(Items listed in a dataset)
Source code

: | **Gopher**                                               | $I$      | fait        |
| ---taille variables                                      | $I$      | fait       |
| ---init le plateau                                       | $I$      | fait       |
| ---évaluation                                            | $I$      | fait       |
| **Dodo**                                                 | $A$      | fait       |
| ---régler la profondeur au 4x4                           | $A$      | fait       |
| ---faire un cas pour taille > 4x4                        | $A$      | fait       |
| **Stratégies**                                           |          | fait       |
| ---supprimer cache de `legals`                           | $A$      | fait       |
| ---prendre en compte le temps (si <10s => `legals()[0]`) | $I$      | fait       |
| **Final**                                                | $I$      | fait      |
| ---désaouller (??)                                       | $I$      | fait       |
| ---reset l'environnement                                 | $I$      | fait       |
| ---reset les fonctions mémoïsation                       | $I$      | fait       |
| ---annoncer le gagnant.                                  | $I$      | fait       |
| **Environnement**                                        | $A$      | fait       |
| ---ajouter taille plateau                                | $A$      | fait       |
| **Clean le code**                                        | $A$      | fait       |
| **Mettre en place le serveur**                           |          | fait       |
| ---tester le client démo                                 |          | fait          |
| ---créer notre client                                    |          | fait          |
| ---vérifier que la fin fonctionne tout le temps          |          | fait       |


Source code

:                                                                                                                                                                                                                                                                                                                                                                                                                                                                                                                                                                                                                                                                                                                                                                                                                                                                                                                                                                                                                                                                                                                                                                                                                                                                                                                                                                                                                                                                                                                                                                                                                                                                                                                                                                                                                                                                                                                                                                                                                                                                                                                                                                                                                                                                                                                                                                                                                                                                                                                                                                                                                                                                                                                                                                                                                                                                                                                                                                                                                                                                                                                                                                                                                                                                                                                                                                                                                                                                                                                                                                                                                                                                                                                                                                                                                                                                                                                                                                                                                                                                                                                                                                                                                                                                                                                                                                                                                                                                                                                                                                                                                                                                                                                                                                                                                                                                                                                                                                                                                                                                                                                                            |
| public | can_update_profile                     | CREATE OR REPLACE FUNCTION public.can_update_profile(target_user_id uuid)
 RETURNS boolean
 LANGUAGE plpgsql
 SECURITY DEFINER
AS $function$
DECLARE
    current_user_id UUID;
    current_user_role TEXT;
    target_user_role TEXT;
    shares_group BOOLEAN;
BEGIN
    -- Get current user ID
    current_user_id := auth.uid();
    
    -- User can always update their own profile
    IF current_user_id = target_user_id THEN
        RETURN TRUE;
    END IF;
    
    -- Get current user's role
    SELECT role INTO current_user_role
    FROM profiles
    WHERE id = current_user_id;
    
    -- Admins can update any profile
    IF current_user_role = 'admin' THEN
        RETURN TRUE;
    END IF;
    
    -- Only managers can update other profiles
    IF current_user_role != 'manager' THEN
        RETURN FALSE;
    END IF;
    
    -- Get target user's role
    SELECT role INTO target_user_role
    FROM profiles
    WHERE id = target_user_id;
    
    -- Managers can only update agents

About this exercise:
Would you print exactly, and only, the lines of the data above from the line with "current_user_id UUID;" through the line with "-- Admins can update any profile", inclusive?

Output of the task:
    current_user_id UUID;
    current_user_role TEXT;
    target_user_role TEXT;
    shares_group BOOLEAN;
BEGIN
    -- Get current user ID
    current_user_id := auth.uid();
    
    -- User can always update their own profile
    IF current_user_id = target_user_id THEN
        RETURN TRUE;
    END IF;
    
    -- Get current user's role
    SELECT role INTO current_user_role
    FROM profiles
    WHERE id = current_user_id;
    
    -- Admins can update any profile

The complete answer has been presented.